- [Exercise description] Transcribe the part of the RNA modification summary below that begins at the words "Purpose of the" and ends after the words "of the epitranscriptome.".

Purpose of the Study:

  • To review major developments in RNA modification and epitranscriptomics over the past decade.
  • To highlight the shift in focus from basic mechanisms to disease relevance and clinical investigations.
  • To predict future trends in the study of RNA modifications.

Main Methods:

  • Characterization of methyltransferases (MTases) as "writers" of the epitranscriptome.
  • Identification of "readers" that bind to methylated RNA and mediate biological effects.
  • Discovery of "eraser" enzymes involved in the oxidative removal of methyl groups.
  • Development of methylation mapping techniques.

Main Results:

  • mRNA methylation re-emerged as a key mechanism in gene regulation.
  • MTases are implicated in numerous disease models and clinical investigations.
  • The concept of the epitranscriptome encompasses various RNA species and their modifications.
  • Reversibility and dynamics, including incomplete methylation leading to modivariants, are now recognized.

Conclusions:

  • The field of RNA modification has evolved significantly, emphasizing dynamic processes and disease relevance.
  • The "epitranscriptome" concept provides a unifying framework for understanding RNA modifications.
  • Future research will likely focus on the interplay of writers, readers, and erasers in health and disease.

[Chart comprehension data]
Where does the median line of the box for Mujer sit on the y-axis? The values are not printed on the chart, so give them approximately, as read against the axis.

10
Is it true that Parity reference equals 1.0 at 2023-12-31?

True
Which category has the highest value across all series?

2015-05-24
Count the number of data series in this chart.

- [Answer section]
Purpose of the Study:

  • To review major developments in RNA modification and epitranscriptomics over the past decade.
  • To highlight the shift in focus from basic mechanisms to disease relevance and clinical investigations.
  • To predict future trends in the study of RNA modifications.

Main Methods:

  • Characterization of methyltransferases (MTases) as "writers" of the epitranscriptome.